January 8, 2009 — The University of Virginia offers students the best education for their money of all the nation's public universities, according to "Best Value Colleges for 2009," a ranking released today by The Princeton Review and USA TODAY.
Based on surveys of administrators and students at more than 650 public and private colleges and universities, The Princeton Review measured more than 30 factors in three general areas: academics, cost of attendance and financial aid. It announced its rankings of the top 50 public and private universities in today's edition of USA TODAY, and during a morning appearance on NBC's "Today" show.
“Few schools can match University of Virginia’s potent combination of phenomenal faculty, intelligent students, remarkable intercollegiate sports, and extraordinary academics. Indeed, students are continually impressed by the high caliber of opportunities available to them, both within the classroom and outside it. Notably, unlike other public institutions, there doesn’t seem to be a tendency for UVA students to be lost amid the paperwork and bureaucracy. Professors are accessible and devoted; many go out of their way to ensure that students are comfortable with the material.”

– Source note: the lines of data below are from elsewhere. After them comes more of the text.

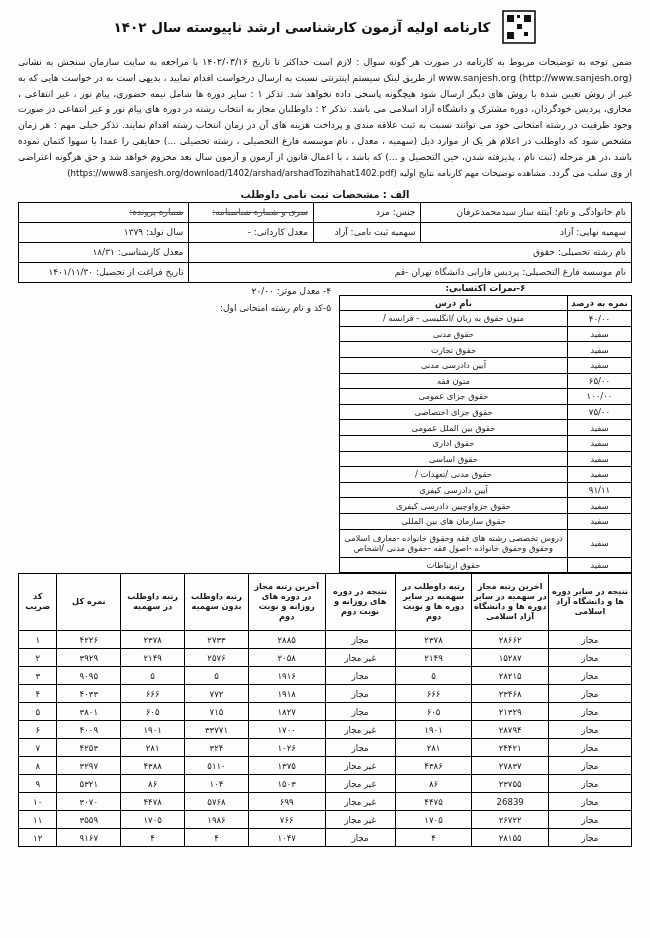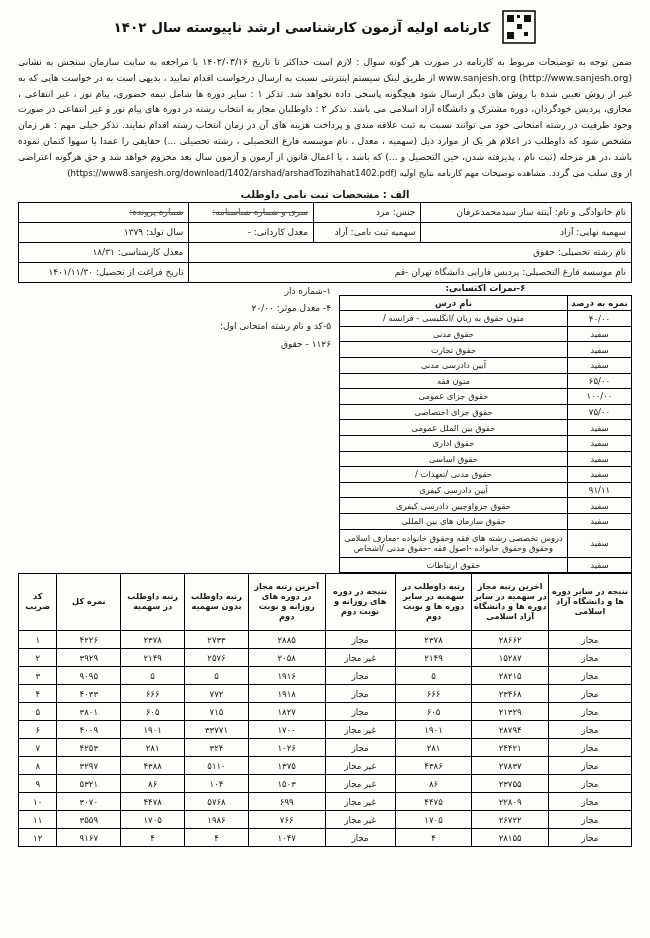--- a/index.html
+++ b/index.html
@@ -301,7 +301,6 @@
     </div>
 
     <div class="right-col">
-      <div class="ln">۱-شماره دار</div>
       <div class="ln">۴- معدل موثر: ۲۰/۰۰</div>
       <div class="ln">۵-کد و نام رشته امتحانی اول:</div>
       <div class="ln">۱۱۲۶ - حقوق</div>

It continued. “UVA exerts a tremendous effort to ensure its undergraduates have access to an affordable education. Between grants, loans, work-study, and numerous scholarships, students are able to find a means of financial support.”
Announcing the rankings this morning on NBC’s “Today” show, Princeton Review vice president and publisher Robert Franek called U.Va. “an amazing school” with “engaging faculty members, exceptional students and a great value.”
“They’re able to do the near impossible, which is to meet 100 percent of a student’s need,” he said. “Schools can do the impossible. Some don’t charge tuition at all, and some say ‘We’re going to take financial aid away from being a stressor for the family.’ And U.Va. is one of those.”
U.Va. President John T. Casteen III lauded the support of alumni, parents and friends and the work of faculty and staff in maintaining the University's quality — especially in tough economic times.
He stressed the continuing — and growing — importance of the University's AccessUVa financial aid program in keeping U.Va. affordable for all qualified students, regardless of their income.
"By providing a superior education at a good price and with appropriate sources of financial aid for students from various economic circumstances, we aim to level the playing field for our nation's young people," Casteen said. "The current economic crisis has brought special challenges to families who are increasingly hard-pressed to pay education costs. Even as our nation's colleges and universities face new budget shortfalls and funding reductions, it is more important than ever that we keep education affordable."
Under the AccessUVa plan, U.Va. meets 100 percent of students' demonstrated financial need. Students whose family incomes are 200 percent of the federal poverty line or below receive loan-free, all-grant aid packages; all other students, regardless of their state residency, have the maximum amount of their need-based loans capped at approximately 25 percent of U.Va.'s in-state cost of attendance over four years, meeting all need above that amount with grants.
The "Best Value" rankings used data from the 2007-08 academic year, when the estimated total cost of attendance — including tuition, fees and other expenses (including room, board, laundry/cleaning, books/supplies and other personal expenses) — was $18,993 for in-state students and $38,243 for out-of-state students. Of that, tuition accounted for just $6,628 for in-state students and $25,643 for out-of-staters.
In the current year, the estimated total cost of attendance is slightly higher: $20,292 for Virginians (including $7,121 in tuition) and $40,592 for non-Virginians ($27,203 tuition). Tuition, fees, housing and meal plan costs for the 2009-10 academic year have not yet been set.
Academically, U.Va. was rated as the nation's No. 2 public university and among the top 25 of all national universities in the most recent rankings by U.S. News & World Report, and has ranked either first or second for each of the 12 years that the magazine has listed public colleges separately. In May, Forbes magazine reported that the Washington, D.C.-based Center for College Affordability and Productivity ranked U.Va. No. 1 among all national public universities, based on student-satisfaction surveys and achievements. Also, the 2007 edition of the Newsweek/Kaplan "How to Get Into College Guide" cited U.Va. as one of 25 "New Ivies" — one of only four public universities so mentioned.
Given its affordability and high academic rankings, U.Va. unsurprisingly has a history of being recognized for its value. Kiplinger's Personal Finance magazine featured U.Va. and ranked it third nationally in "100 Best Values in Public Colleges," published in its December issue. The most recent U.S. News rankings listed U.Va. 16th in its "Great Schools, Great Prices" category.
"We have earned this reputation for affordable excellence because we have expert fiscal managers who handle our resources wisely, because of our top-notch faculty and students, and because of our shared commitment to access and affordability," Casteen said.
Virginia ranked No. 4 in The Princeton Review's previous "Best Value" rankings, announced in April 2007, and No. 7 in its March 2006 rankings.
The College of William & Mary took third in the 2009 "Best Value" rankings of public institutions, giving Virginia universities two of the top three spots.
Swarthmore College topped the private school rankings.